Exercise passage:
- Opening Delimiter -

He looked out onto the tarmac, glistening from a late afternoon squall. Eyes closed, he imagined the first open space that came to mind. Andros. He was on the open water, bone fishing. He could see sunlight bounce along the far-reaching rippled sea surface. I can do this, he told himself. Sweat broke out.
“Ladies and gentlemen, we’re ready to pull away from the gate. We’ve closed the cabin door and ask that you turn off all electronic devices.”
He had ignored the words countless times. Now they propelled him out of the seat.
“Sir, you must sit down. Sir, sit down”
“Open the door. Please. I have to get off.” It was impossible to return to that seat.
“Take mine,” suggested a passenger in first class. Reaching for bills, he saw the passenger wave away the offer and sat, beyond shame, not caring a damn about the gawkers.

- Closing Delimiter -

Activity: Reproduce the stretch of the airplane passage from "He had ignored" through "to that seat.", swapping "seat" for "chair". The listing has no connection to the airplane passage.

Record extracts:

- Opening Delimiter -

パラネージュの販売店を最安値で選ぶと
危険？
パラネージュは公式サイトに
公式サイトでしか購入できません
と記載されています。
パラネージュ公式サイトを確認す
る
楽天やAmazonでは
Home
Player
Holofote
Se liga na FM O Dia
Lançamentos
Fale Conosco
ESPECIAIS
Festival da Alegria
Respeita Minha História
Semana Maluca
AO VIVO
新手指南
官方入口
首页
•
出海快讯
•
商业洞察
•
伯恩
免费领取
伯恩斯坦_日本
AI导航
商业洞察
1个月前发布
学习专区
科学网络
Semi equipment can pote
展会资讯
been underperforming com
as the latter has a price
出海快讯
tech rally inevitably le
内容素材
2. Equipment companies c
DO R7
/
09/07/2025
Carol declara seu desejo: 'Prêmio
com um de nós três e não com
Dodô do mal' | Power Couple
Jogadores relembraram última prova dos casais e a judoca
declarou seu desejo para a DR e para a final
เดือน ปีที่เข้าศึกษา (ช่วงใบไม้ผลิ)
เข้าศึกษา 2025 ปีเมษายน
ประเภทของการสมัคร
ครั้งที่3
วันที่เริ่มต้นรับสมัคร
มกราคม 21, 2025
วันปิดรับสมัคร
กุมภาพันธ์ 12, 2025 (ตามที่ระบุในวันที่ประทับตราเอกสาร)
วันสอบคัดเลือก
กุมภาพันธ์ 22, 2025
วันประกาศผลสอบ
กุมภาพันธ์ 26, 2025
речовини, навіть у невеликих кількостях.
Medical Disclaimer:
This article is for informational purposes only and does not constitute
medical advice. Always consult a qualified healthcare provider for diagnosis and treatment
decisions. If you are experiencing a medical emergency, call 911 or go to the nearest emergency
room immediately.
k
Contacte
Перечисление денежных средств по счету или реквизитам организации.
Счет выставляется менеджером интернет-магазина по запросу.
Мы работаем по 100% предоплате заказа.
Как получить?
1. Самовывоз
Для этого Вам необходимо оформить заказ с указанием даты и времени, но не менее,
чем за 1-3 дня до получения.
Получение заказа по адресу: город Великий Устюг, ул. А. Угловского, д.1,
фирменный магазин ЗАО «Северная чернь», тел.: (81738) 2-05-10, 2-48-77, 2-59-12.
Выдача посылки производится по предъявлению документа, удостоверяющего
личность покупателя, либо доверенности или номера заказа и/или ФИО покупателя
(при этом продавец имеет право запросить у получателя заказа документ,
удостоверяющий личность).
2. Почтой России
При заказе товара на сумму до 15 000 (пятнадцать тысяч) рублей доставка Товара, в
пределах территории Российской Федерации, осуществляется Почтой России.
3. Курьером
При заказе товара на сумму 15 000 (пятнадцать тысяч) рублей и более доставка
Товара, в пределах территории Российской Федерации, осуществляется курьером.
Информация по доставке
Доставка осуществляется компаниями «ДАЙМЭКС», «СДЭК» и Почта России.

- Closing Delimiter -

Answer to the exercise:
He had ignored the words countless times. Now they propelled him out of the chair.
“Sir, you must sit down. Sir, sit down”
“Open the door. Please. I have to get off.” It was impossible to return to that chair.